(SUPPLIED TEXT Opens)

C / C++ API
Include babylon.h and link against libbabylon to embed local G2P and TTS directly in your C or C++ application. A stable C API allows FFI use from any language.
Linking
After building with make cli, link against the shared library and include the header:
# Linux / Android
gcc -o myapp myapp.c -I/path/to/babylon.cpp/include -L/path/to/bin -lbabylon
# macOS
clang -o myapp myapp.c -I/path/to/babylon.cpp/include -L/path/to/bin -lbabylonThe library must be able to locate its ONNX Runtime dependency at runtime. On Linux, add the bin/ directory to LD_LIBRARY_PATH. On macOS, use DYLD_LIBRARY_PATH.
C API — G2P (Phonemization)
babylon_g2p_init
int babylon_g2p_init(const char* model_path,
babylon_g2p_options_t options);Loads the Open Phonemizer ONNX model. Must be called before any phonemization or TTS function. Returns 0 on success, non-zero on failure.
typedef struct {
const char* dictionary_path; // path to dictionary.json, or NULL
const unsigned char use_punctuation; // 1 to preserve punctuation, 0 to strip
} babylon_g2p_options_t;babylon_g2p
char* babylon_g2p(const char* text);Phonemizes text and returns a heap-allocated IPA string. The caller must call free() on the result.
babylon_g2p_tokens
int* babylon_g2p_tokens(const char* text);Phonemizes text and returns a heap-allocated, -1-terminated array of Kokoro-compatible token IDs. The caller must call free() on the result.
babylon_g2p_free
void babylon_g2p_free(void);Releases the G2P session and frees all associated memory.
C API — Kokoro TTS
babylon_kokoro_init
int babylon_kokoro_init(const char* model_path);Loads the Kokoro ONNX model. The G2P session must already be initialised. Returns 0 on success.
babylon_kokoro_tts
void babylon_kokoro_tts(const char* text,
const char* voice_path,
float speed,
const char* output_path);Synthesises text using the voice style loaded from voice_path (.bin file) at the given speed, writing a 24 kHz WAV file to output_path.

(SUPPLIED TEXT Closes)
(GIVEN INFORMATION Opens)

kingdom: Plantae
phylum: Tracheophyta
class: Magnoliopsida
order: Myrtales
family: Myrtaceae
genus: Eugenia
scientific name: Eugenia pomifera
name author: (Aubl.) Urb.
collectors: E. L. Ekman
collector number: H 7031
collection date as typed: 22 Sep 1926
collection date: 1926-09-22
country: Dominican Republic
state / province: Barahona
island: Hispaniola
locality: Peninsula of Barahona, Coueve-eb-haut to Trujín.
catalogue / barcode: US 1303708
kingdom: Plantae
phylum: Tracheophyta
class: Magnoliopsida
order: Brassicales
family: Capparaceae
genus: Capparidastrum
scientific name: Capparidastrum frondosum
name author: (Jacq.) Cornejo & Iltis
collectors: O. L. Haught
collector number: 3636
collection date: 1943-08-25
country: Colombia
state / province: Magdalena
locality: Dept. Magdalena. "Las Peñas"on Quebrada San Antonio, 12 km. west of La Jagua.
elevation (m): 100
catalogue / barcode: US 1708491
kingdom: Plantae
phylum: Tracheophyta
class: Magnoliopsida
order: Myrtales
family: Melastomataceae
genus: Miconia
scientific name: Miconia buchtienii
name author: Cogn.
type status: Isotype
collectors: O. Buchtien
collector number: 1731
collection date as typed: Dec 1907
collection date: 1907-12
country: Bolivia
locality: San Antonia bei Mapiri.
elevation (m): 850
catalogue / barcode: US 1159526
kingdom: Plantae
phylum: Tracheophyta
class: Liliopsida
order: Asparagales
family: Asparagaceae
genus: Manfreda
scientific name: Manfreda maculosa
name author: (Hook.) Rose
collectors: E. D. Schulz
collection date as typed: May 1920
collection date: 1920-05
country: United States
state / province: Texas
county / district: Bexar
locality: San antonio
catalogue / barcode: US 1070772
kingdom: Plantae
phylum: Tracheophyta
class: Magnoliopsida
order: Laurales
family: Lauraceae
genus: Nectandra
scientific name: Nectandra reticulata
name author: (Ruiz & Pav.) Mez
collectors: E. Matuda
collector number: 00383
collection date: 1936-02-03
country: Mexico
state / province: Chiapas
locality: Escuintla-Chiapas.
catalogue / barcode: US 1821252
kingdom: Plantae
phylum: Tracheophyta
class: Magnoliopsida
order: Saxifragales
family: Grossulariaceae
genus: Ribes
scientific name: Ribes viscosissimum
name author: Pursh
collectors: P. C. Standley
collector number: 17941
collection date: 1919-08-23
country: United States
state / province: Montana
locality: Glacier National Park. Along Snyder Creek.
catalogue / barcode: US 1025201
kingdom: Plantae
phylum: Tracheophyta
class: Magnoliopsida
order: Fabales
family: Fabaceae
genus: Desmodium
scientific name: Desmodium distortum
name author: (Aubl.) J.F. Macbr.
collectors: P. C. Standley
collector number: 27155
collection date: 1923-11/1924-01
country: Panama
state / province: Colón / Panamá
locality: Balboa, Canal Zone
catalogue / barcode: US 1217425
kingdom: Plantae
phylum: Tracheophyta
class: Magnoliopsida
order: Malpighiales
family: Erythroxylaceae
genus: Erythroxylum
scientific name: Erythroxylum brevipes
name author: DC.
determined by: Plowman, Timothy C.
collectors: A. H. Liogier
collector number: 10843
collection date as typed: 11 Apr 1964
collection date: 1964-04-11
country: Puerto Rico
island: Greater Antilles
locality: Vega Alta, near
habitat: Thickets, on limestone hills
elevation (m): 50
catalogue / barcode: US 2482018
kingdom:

(GIVEN INFORMATION Closes)

WHAT YOU NEED TO DO | Reproduce the portion of the API documentation between "C / C++ API" and "macOS, use DYLD_LIBRARY_PATH.", inclusive. The items have no connection to the API documentation.

RESPONSE TO THE TASK |
C / C++ API
Include babylon.h and link against libbabylon to embed local G2P and TTS directly in your C or C++ application. A stable C API allows FFI use from any language.
Linking
After building with make cli, link against the shared library and include the header:
# Linux / Android
gcc -o myapp myapp.c -I/path/to/babylon.cpp/include -L/path/to/bin -lbabylon
# macOS
clang -o myapp myapp.c -I/path/to/babylon.cpp/include -L/path/to/bin -lbabylonThe library must be able to locate its ONNX Runtime dependency at runtime. On Linux, add the bin/ directory to LD_LIBRARY_PATH. On macOS, use DYLD_LIBRARY_PATH.